The saucer will fly up to 55 kilometers above the Pacific Ocean, which equates to roughly halfway to space, and then a test vehicle will detach. The inflatable saucer will fire like a parachute and should be able to help test the vehicle landing softly on the water.

NASA plans for three more similar tests like this to simulate the thin atmosphere on Mars, which can cause an object to fall toward the surface of at supersonic speeds. NASA’s ultimate ambition is to eventually send astronauts to explore Mars, but LDSD could also land rovers and other robotic machines closer to their scientific target.

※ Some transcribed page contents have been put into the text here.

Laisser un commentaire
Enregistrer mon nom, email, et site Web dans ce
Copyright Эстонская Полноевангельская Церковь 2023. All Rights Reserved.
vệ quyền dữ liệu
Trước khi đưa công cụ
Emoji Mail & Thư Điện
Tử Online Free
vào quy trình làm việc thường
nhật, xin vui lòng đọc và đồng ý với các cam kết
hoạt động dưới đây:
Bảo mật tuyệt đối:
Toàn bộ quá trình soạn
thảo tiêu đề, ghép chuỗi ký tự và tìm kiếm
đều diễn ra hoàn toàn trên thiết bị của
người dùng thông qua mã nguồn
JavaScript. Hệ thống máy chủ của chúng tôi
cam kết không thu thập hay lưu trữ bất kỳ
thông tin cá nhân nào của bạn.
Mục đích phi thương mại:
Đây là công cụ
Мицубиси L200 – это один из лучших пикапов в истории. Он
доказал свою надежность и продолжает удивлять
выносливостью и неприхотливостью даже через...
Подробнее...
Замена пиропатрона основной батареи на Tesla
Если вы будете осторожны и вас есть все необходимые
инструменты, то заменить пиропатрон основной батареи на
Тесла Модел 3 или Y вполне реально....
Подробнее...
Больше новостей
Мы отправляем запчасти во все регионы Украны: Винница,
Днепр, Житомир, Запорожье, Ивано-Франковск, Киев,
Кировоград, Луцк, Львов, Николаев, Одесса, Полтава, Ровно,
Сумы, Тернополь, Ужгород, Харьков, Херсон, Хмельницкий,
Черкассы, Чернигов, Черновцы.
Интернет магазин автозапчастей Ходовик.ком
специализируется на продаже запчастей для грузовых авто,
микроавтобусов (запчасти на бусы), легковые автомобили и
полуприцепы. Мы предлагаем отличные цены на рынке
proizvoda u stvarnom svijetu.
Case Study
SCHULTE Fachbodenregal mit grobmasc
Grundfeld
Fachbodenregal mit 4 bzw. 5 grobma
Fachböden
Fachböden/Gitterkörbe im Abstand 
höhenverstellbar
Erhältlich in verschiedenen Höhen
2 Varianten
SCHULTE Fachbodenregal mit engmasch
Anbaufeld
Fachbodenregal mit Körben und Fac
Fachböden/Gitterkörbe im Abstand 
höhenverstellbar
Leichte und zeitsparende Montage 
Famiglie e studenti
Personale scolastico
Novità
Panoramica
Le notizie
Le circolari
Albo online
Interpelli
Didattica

Curiosity found places in the Gale Crater with a destination of Mount Sharp in its sights. However, the mountain was so far from the landing site, that Curiosity is still trying to reach its destination two years later.

“Personally, I think it’s a game-changer. You could take a mass to the surface equal to something like 1 to 10 Curiosities,” Robert Braun, of the Georgia Institute of Technology in Atlanta, told New Scientist. “Think about it like a bridge for humans to Mars. This is the next step in a sequence of technologies that would need to be developed.”